15 jan 09 | L'espresso (translated from Italian)

The new design is born

by J. Caracciolo Falck

Every great architect has his own specialty. The Iraqi Zaha Hadid prefers fluid forms, the self-educated Tadao Ando is famous for his minimalist rigor.

Sixty-three-year-old Adrian Smith, not well-known to the greater public, is instead an artist of the construction of super skyscrapers.

From his office, in downtown Chicago on the top floor of a building from the fifties, Smith (who cut his teeth working as a partner during thirty-nine years at Skidmore, Owings & Merrill and then founded his own office in the 2006) is designing seven buildings intended to enter into the history of architecture.

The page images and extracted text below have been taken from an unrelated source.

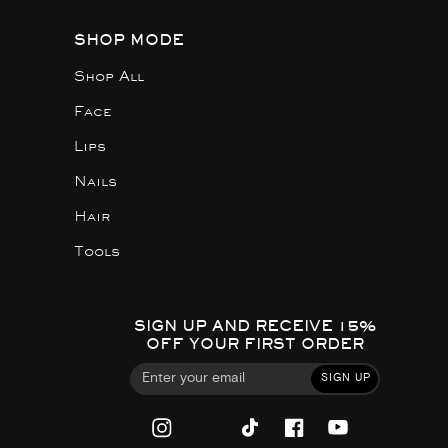
SHOP MODE
Shop All
Face
Lips
Nails
Hair
Tools
SIGN UP AND RECEIVE 15%
OFF YOUR FIRST ORDER
SIGN UP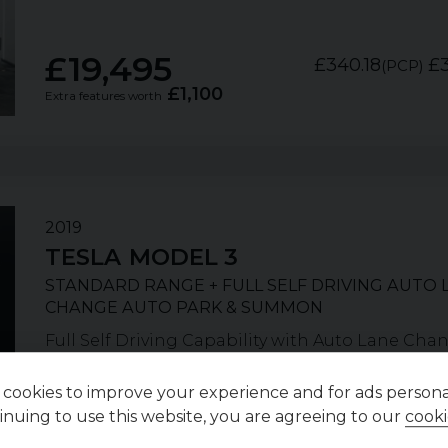
£19,495
£340.18
£3
(PCP)
£1,100
Extra features worth
2019
TESLA
MODEL 3
STANDARD RANGE + FULL SELF DRIVING AUTO 
CHANGE AUTO PARK & SUMMON
Full Self Driving Capability with Auto Lane Cha
Summon. Solid Black, 18" Aero Wheels with Black 
cookies to improve your experience and for ads personal
inuing to use this website, you are agreeing to our
cooki
POA
£320.08
£
(PCP)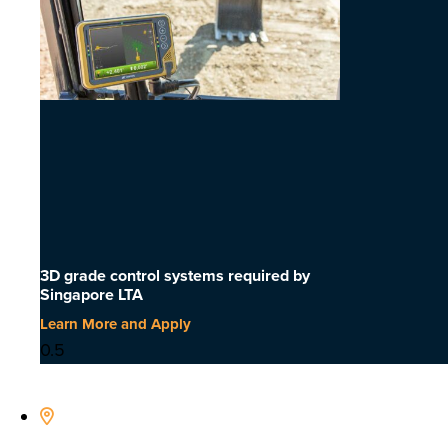
3D grade control systems required by
Singapore LTA
Learn More and Apply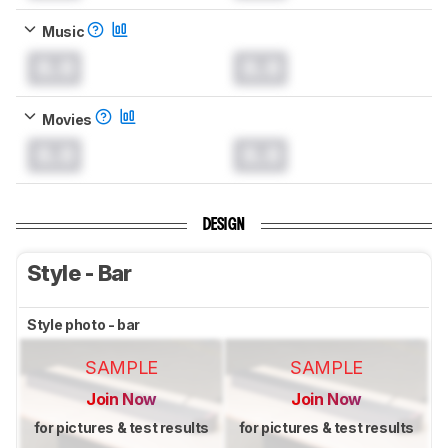
Music
0.0
0.0
Movies
0.0
0.0
DESIGN
Style - Bar
Style photo - bar
SAMPLE
SAMPLE
Join Now
Join Now
for pictures & test results
for pictures & test results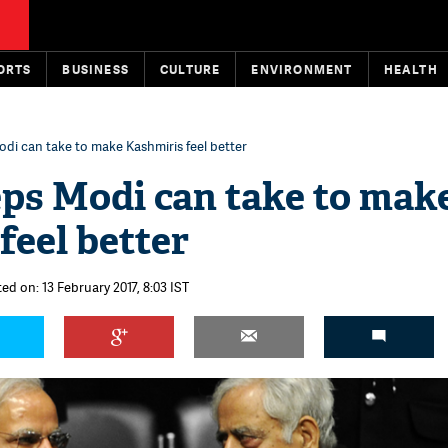
ORTS
BUSINESS
CULTURE
ENVIRONMENT
HEALTH
odi can take to make Kashmiris feel better
eps Modi can take to mak
feel better
ed on: 13 February 2017, 8:03 IST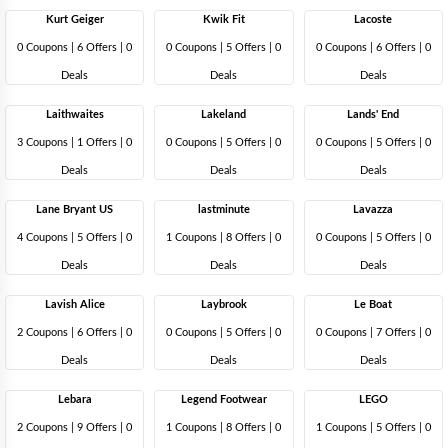
Kurt Geiger
Kwik Fit
Lacoste
0 Coupons
|
6 Offers |
0
0 Coupons
|
5 Offers |
0
0 Coupons
|
6 Offers |
0
Deals
Deals
Deals
Laithwaites
Lakeland
Lands' End
3 Coupons
|
1 Offers |
0
0 Coupons
|
5 Offers |
0
0 Coupons
|
5 Offers |
0
Deals
Deals
Deals
Lane Bryant US
lastminute
Lavazza
4 Coupons
|
5 Offers |
0
1 Coupons
|
8 Offers |
0
0 Coupons
|
5 Offers |
0
Deals
Deals
Deals
Lavish Alice
Laybrook
Le Boat
2 Coupons
|
6 Offers |
0
0 Coupons
|
5 Offers |
0
0 Coupons
|
7 Offers |
0
Deals
Deals
Deals
Lebara
Legend Footwear
LEGO
2 Coupons
|
9 Offers |
0
1 Coupons
|
8 Offers |
0
1 Coupons
|
5 Offers |
0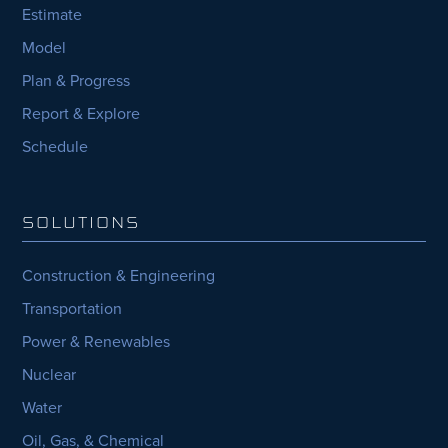
Estimate
Model
Plan & Progress
Report & Explore
Schedule
SOLUTIONS
Construction & Engineering
Transportation
Power & Renewables
Nuclear
Water
Oil, Gas, & Chemical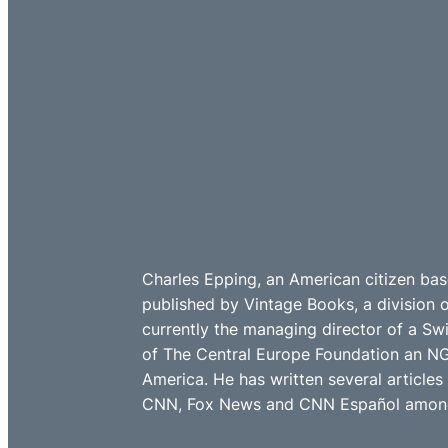
Charles Epping, an American citizen bas
published by Vintage Books, a division 
currently the managing director of a Sw
of The Central Europe Foundation an NG
America. He has written several article
CNN, Fox News and CNN Español among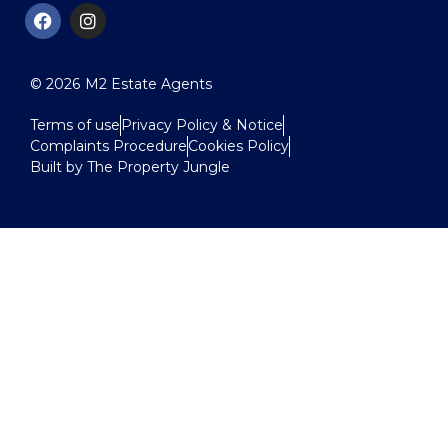
© 2026
M2 Estate Agents
Terms of use
Privacy Policy & Notice
Complaints Procedure
Cookies Policy
Built by The Property Jungle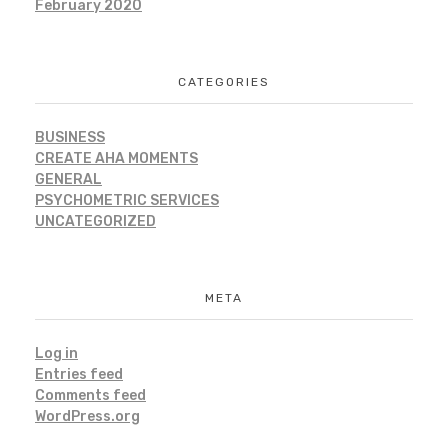
February 2020
CATEGORIES
BUSINESS
CREATE AHA MOMENTS
GENERAL
PSYCHOMETRIC SERVICES
UNCATEGORIZED
META
Log in
Entries feed
Comments feed
WordPress.org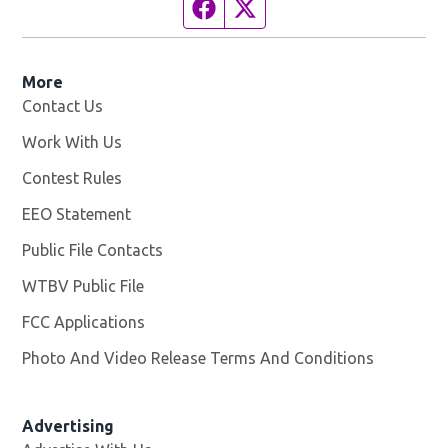
Facebook page
Twitter feed
More
Contact Us
Work With Us
Opens in new window
Contest Rules
EEO Statement
Public File Contacts
WTBV Public File
Opens in new window
FCC Applications
Photo And Video Release Terms And Conditions
Advertising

Starting with the now famous Burj Dubai, which last year has surpassed the 509 meters of the Taipei 101, becoming the tallest tower in the world, which, in Smith's opinion, in the next five years may be surpassed in height by another building.

Probably also this one will be designed by the architect from Chicago. [Such as] the EP07 [now known as 1 Park Avenue], six hundred meters of spiral shape made of steel and glass, or the AC Towers [now known as 1 Dubai], three towers connected by a series of bridges, which rise on top of a central canal.

All these projects, like most of the work of the firm Adrian Smith + Gordon Gill Architecture, will see the light in Dubai.